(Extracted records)
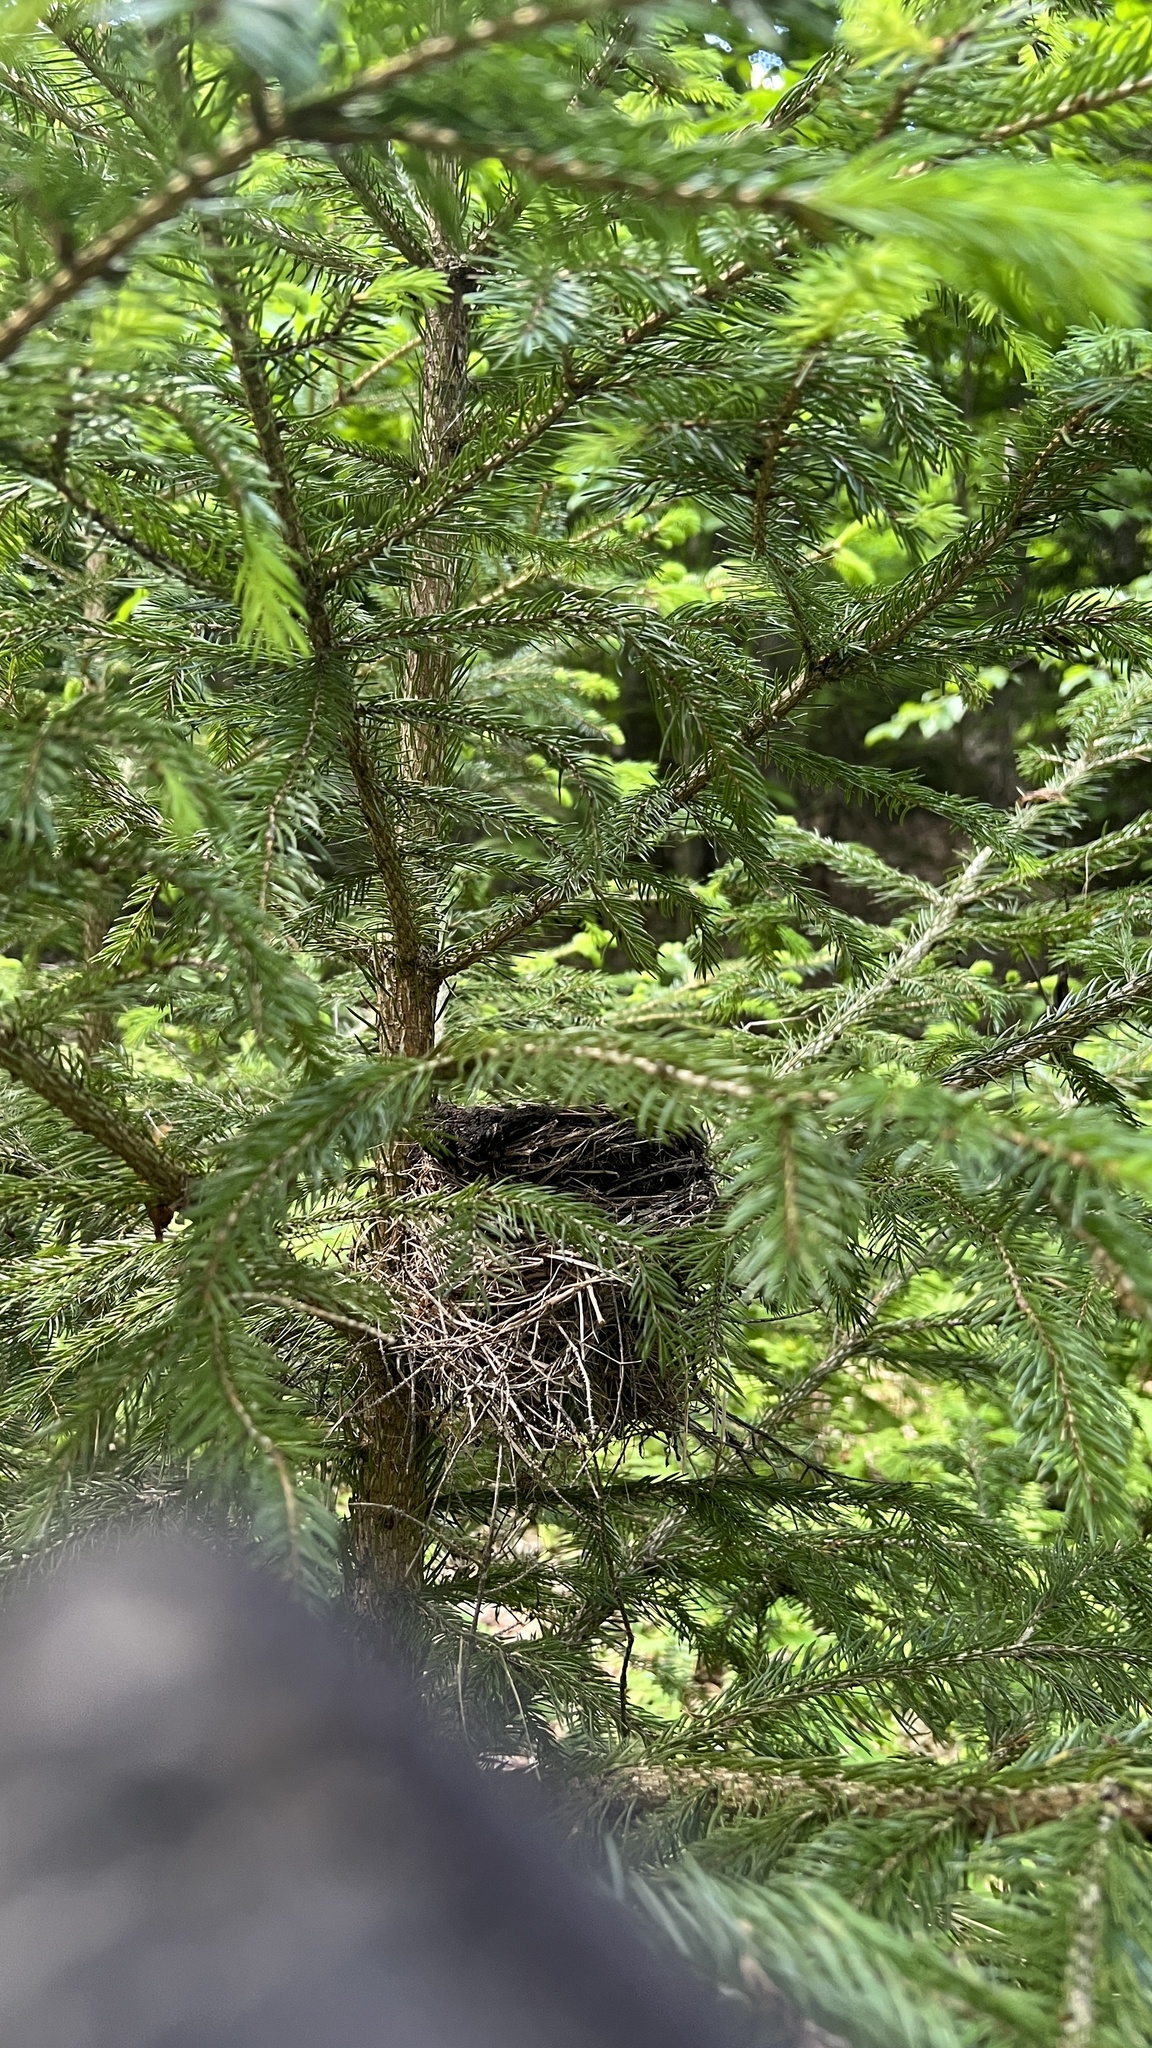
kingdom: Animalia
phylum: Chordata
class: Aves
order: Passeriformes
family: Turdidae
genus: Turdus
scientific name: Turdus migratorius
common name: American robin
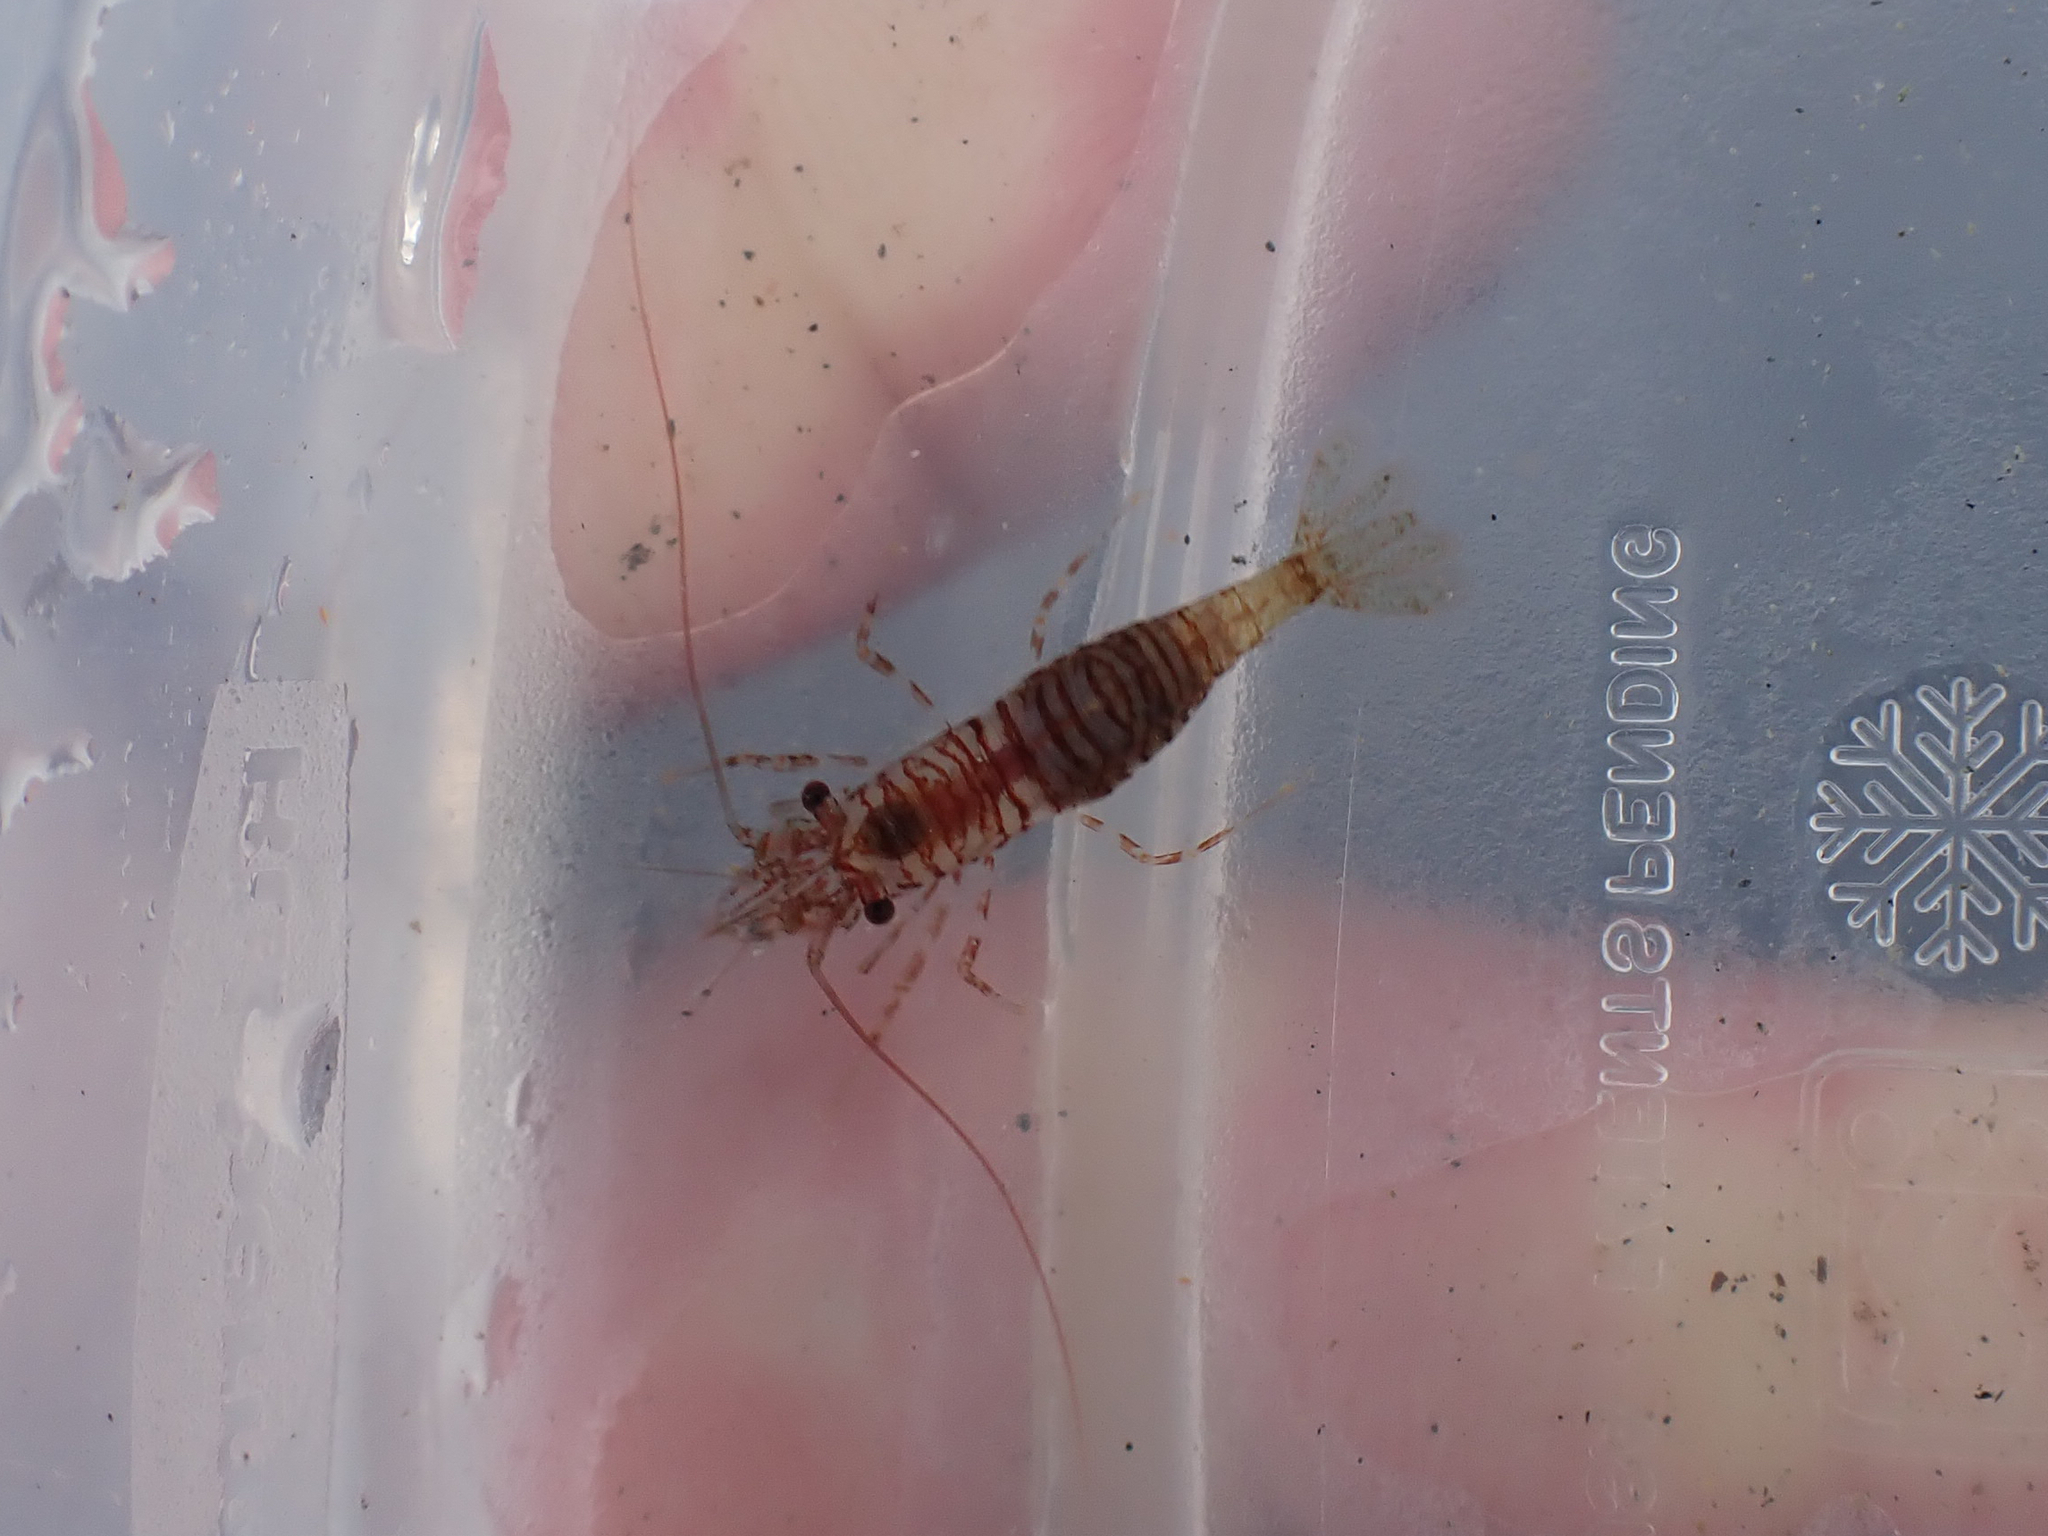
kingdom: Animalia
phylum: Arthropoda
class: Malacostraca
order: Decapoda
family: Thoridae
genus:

Work to be completed — Copy every line of text in the records above word for word, leaving the pictures out of your answer.

Solved problem —
kingdom: Animalia
phylum: Chordata
class: Aves
order: Passeriformes
family: Turdidae
genus: Turdus
scientific name: Turdus migratorius
common name: American robin
kingdom: Animalia
phylum: Arthropoda
class: Malacostraca
order: Decapoda
family: Thoridae
genus:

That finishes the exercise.